──────── GIVEN RECORDS ────────
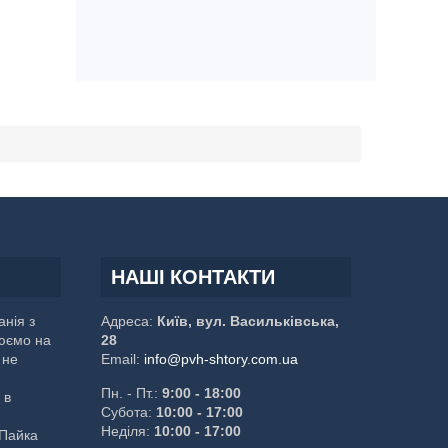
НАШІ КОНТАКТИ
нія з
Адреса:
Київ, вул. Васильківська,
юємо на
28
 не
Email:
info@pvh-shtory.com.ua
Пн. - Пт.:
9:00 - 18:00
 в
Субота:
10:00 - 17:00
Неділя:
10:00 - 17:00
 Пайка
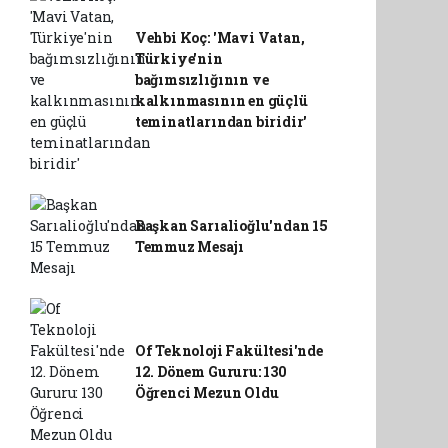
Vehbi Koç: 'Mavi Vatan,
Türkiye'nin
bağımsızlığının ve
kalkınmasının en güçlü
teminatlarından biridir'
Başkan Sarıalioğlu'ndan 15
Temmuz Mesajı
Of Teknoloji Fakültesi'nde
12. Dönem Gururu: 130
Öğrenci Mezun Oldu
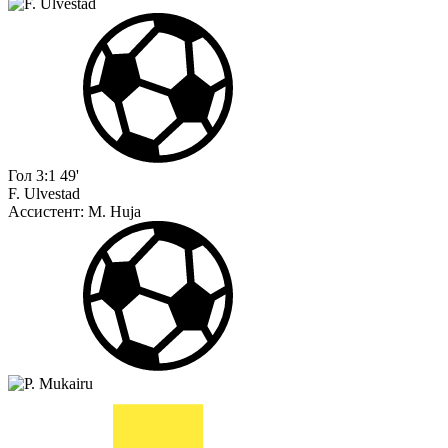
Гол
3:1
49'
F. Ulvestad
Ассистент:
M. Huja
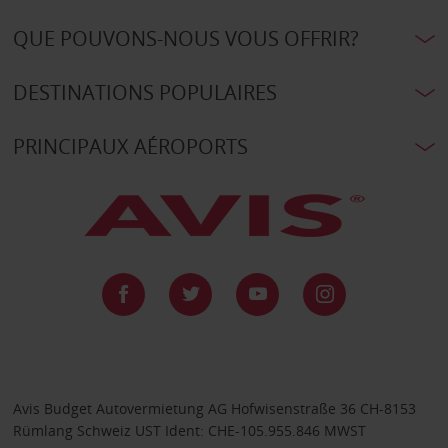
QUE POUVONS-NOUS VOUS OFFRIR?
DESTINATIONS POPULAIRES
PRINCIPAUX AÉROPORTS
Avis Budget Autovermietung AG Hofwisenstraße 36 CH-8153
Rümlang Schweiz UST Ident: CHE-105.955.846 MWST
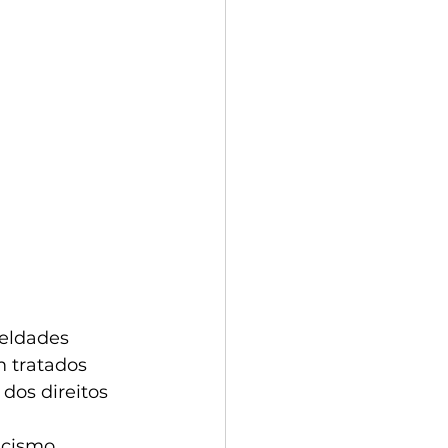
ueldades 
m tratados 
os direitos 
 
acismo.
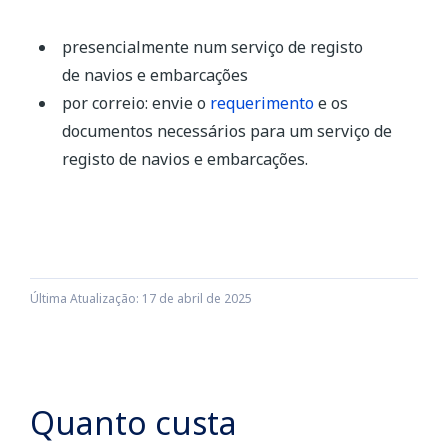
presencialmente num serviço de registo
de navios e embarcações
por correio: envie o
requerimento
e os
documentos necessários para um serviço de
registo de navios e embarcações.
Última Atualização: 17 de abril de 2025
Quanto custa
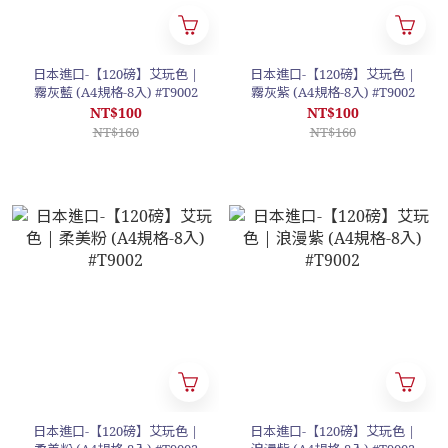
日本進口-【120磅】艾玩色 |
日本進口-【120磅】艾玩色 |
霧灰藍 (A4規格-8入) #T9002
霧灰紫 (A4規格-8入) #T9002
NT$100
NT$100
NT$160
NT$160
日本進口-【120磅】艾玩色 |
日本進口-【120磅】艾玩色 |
────────
JOB :: For this exercise, copy every line of the data that holds "navios".

REPLY ::
de navios e embarcações
registo de navios e embarcações.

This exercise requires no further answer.